Sur 80 à 90 appartements créés, 40 % devraient être des logements aidés. Tel est l’objectif du projet d’aménagement de la rue du Général Gallieni. Si la commune n’est plus soumise à pénalités pour non-respect de la loi sur la Solidarité et le renouvellement urbain (SRU), elle est toujours dans une course à la construction de logements sociaux (voir le dossier de La Gazette du 11 mai).

C’est attentive que la population s’est déplacée mardi dernier afin d’assister à la seconde réunion de concertation. En effet, si les Triellois comprennent la pression à laquelle fait face la commune de la part de l’État, ils ont exprimé de nombreuses craintes quant à la manière dont se construit le projet. Ainsi, les conséquences que cela pourrait avoir sur leur environnement et sur les futurs habitants.
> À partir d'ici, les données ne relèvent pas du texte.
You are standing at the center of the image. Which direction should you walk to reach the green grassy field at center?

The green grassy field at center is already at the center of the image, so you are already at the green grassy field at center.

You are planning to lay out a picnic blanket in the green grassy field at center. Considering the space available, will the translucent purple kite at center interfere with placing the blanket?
Proche de la gare, le terrain est situé entre les voies ferrées et d’anciennes maisons construites en hauteur. Cette spécificité géographique suppose une proximité avec le transport de frêt ferroviaire, source de plusieurs nuisances : vibratoires et sonores. « Je connaissais bien le bruit à Paris mais je ne connaissais pas le frêt, dévoile Jérôme qui habite depuis 5 ans l’une des maisons situées sur les hauteurs. Au début, je me réveillais en pleine nuit quand un train de marchandises passait. On croit toujours que l’on va s’habituer mais non ».

Comme lui, plusieurs Triellois ont mis en garde les acteurs présents ce soir là. Responsable de projets sur les Yvelines pour l’Etablissement public foncier d’Ile-de-France (Epfif), Fabrice Dablin a indiqué que « plusieurs études techniques menées ont permis d’identifier ces contraintes ». Qui plus est, il a fait savoir que les techniques de construction sont plus performantes aujourd’hui en terme d’isolation. Ce dernier point laisse dubitatif les Triellois confrontés quotidiennement à ces nuisances.

Le projet développé par la municipalité est de proposer 40 % de logements locatifs aidés, le reste étant des appartements appartenant au secteur privé. « L’objectif est d’apporter une mixité sociale mais le but ne sera jamais atteint. Il n’y a que des gens défavorisés qui vont accepter de vivre avec de telles contraintes », regrette Philippe, habitant de la commune depuis 21 ans.

Même constat pour Jérôme : « Personne ne va accepter de vivre là, ce n’est pas un environnement opportun. Les gens vont se sentir parqués, coincés dans une rue ; c’est dans l’intérêt de tous d’intégrer des logements sociaux dans un environnement favorable ». La municipalité espère qu’à l’horizon 2017, le projet sera mis au point et qu’un permis de construire pourra être déposé.